Oral infections, especially in immunocompromised patients, represent a growing therapeutic challenge due to antimicrobial resistance and the limited availability of effective topical alternatives. This study aimed to develop and characterize bioactive chitosan (CH)-based films incorporated with copaiba oleoresin (COR) to contribute to the treatment of oral diseases.

Polymeric films containing CH incorporated with different COR concentrations (0.5%, 1%, and 3.5%) were formulated and characterized using Raman and FT-IR spectroscopy. Moisture, swelling, and solubility were evaluated. Cytotoxicity was tested in J774A.1 cells (MTT assay). COR was previously analyzed by GC-MS and subsequently tested for Minimum Inhibitory Concentration (MIC) and Minimum Microbicidal Concentration (MMC) against 17 pathogens of oral relevance.
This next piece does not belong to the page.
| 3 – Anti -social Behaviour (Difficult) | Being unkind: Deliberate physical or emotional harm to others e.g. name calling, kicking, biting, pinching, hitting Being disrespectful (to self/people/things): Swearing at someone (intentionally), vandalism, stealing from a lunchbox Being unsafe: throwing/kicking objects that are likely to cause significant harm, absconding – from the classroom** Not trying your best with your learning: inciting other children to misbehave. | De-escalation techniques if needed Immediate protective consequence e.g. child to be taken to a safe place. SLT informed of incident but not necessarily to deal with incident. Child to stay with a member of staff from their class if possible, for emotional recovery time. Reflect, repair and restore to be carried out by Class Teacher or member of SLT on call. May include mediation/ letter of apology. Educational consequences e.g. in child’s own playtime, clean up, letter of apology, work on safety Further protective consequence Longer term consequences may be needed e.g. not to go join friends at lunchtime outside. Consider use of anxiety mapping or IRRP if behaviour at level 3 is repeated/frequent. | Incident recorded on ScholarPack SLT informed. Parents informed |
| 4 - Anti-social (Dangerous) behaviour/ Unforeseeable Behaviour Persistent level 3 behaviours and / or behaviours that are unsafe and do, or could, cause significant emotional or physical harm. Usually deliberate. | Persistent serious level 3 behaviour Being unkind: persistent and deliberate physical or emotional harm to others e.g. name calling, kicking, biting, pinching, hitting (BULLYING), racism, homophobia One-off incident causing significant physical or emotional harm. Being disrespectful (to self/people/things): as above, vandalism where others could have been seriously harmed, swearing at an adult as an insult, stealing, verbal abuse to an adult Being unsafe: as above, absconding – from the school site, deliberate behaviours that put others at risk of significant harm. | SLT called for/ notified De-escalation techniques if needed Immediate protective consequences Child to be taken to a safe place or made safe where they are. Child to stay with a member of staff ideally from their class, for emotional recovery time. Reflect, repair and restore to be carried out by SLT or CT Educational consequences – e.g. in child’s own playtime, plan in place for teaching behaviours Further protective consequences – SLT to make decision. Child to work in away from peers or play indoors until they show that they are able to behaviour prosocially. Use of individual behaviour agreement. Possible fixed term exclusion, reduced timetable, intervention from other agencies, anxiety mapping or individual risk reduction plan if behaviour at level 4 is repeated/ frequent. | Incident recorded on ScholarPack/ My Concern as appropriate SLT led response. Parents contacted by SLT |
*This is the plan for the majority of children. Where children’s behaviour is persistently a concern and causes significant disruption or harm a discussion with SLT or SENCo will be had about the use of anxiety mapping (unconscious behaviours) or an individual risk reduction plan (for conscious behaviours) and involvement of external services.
The CH–COR combination was evaluated by the checkerboard method (Fractional Inhibitory Concentration Index, FICI) and biofilm inhibition assay.
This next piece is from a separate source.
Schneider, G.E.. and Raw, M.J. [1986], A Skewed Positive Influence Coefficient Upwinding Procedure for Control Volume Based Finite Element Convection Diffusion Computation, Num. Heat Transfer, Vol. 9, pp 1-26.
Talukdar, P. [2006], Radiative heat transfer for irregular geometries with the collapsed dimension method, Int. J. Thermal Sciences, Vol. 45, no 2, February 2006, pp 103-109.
Spectroscopic analysis confirmed the presence of bioactive compounds with known antimicrobial properties, such as β-caryophyllene and diterpenic acids. COR exhibited MIC values between 26.04–46.87 µg/mL, and CH between 0.1–0.8 mg/mL. The combination demonstrated a synergistic effect against Streptococcus oralis(ATCC 10557) and an additive effect against other strains tested, with bactericidal action and satisfactory inhibition of biofilm formation, with values close to azithromycin control. The films presented moisture content ranging from 15.24% to 20.23%, with lower humidity at higher COR concentrations. Swelling was higher during the first hours, suggesting an ideal dressing replacement around 10 hours. Solubility ranged from 94.1% to 96.5%, which may compromise sustained release. The cytotoxicity of the films was inconclusive due to physical interference in the assay; however, isolated COR was safe and promoted cell growth, and CH demonstrated biocompatibility.
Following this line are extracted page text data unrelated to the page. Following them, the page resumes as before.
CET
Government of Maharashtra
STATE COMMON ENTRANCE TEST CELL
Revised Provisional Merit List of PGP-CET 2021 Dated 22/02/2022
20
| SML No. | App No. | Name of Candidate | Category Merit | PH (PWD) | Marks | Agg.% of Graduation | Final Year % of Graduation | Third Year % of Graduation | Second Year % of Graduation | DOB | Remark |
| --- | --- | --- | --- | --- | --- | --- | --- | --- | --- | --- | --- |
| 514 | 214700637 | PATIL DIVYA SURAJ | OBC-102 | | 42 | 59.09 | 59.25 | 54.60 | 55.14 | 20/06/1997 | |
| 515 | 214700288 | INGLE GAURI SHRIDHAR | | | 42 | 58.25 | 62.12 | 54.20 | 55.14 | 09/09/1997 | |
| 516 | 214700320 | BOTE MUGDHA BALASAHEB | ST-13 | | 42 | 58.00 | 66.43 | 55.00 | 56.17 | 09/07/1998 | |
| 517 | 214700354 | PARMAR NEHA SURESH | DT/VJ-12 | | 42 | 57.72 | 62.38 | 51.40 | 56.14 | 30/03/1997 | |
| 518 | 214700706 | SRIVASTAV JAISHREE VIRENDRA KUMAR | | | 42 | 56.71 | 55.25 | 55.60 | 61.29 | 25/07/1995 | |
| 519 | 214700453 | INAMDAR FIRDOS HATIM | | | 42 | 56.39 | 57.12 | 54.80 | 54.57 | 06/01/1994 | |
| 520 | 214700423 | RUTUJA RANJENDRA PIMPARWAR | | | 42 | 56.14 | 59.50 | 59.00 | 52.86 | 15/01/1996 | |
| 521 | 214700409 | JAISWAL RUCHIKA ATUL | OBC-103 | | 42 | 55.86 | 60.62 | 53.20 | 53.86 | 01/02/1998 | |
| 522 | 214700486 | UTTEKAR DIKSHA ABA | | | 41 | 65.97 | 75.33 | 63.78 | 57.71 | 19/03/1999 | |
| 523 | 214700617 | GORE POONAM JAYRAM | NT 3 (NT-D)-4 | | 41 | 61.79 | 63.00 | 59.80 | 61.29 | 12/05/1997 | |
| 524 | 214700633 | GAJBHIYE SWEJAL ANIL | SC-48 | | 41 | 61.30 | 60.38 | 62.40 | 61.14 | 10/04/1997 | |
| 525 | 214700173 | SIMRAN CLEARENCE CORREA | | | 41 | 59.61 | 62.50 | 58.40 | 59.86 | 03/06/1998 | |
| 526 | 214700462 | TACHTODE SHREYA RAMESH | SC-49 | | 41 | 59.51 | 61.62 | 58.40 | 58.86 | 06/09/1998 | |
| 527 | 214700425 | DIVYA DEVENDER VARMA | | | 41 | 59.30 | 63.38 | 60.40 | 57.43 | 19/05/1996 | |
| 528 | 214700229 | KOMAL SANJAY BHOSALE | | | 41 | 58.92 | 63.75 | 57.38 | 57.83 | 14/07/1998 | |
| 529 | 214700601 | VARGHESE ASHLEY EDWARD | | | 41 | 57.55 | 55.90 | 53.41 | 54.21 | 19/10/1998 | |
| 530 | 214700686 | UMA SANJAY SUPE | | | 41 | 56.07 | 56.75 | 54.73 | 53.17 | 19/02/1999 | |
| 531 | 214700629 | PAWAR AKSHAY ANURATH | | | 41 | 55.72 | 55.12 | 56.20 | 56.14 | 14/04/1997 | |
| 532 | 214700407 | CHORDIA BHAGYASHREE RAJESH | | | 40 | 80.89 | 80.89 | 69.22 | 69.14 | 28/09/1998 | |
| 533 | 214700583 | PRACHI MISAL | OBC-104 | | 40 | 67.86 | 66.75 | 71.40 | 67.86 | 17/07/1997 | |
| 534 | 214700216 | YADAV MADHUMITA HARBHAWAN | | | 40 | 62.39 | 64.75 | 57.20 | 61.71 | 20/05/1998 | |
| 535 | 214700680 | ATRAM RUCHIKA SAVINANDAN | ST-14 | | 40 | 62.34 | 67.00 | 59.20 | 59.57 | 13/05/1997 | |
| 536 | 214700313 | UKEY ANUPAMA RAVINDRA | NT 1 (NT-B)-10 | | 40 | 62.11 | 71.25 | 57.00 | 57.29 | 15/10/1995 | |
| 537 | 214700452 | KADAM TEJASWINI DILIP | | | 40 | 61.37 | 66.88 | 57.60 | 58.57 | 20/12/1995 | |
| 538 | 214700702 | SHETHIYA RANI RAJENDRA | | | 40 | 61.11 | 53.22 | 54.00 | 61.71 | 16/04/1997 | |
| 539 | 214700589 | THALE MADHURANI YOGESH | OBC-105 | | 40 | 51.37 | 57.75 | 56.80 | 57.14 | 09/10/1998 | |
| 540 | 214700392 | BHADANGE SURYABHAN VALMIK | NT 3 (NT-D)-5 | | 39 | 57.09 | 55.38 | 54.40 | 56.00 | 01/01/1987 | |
CH–COR films exhibited promising physicochemical properties, good initial absorption, high solubility, and antimicrobial potential due to the active compounds incorporated into the matrix. The combination showed synergism against oral pathogens and effective biofilm inhibition, making it a promising candidate for managing oral infections. Further studies are needed to optimize evaluation methods and ensure clinical safety and efficacy.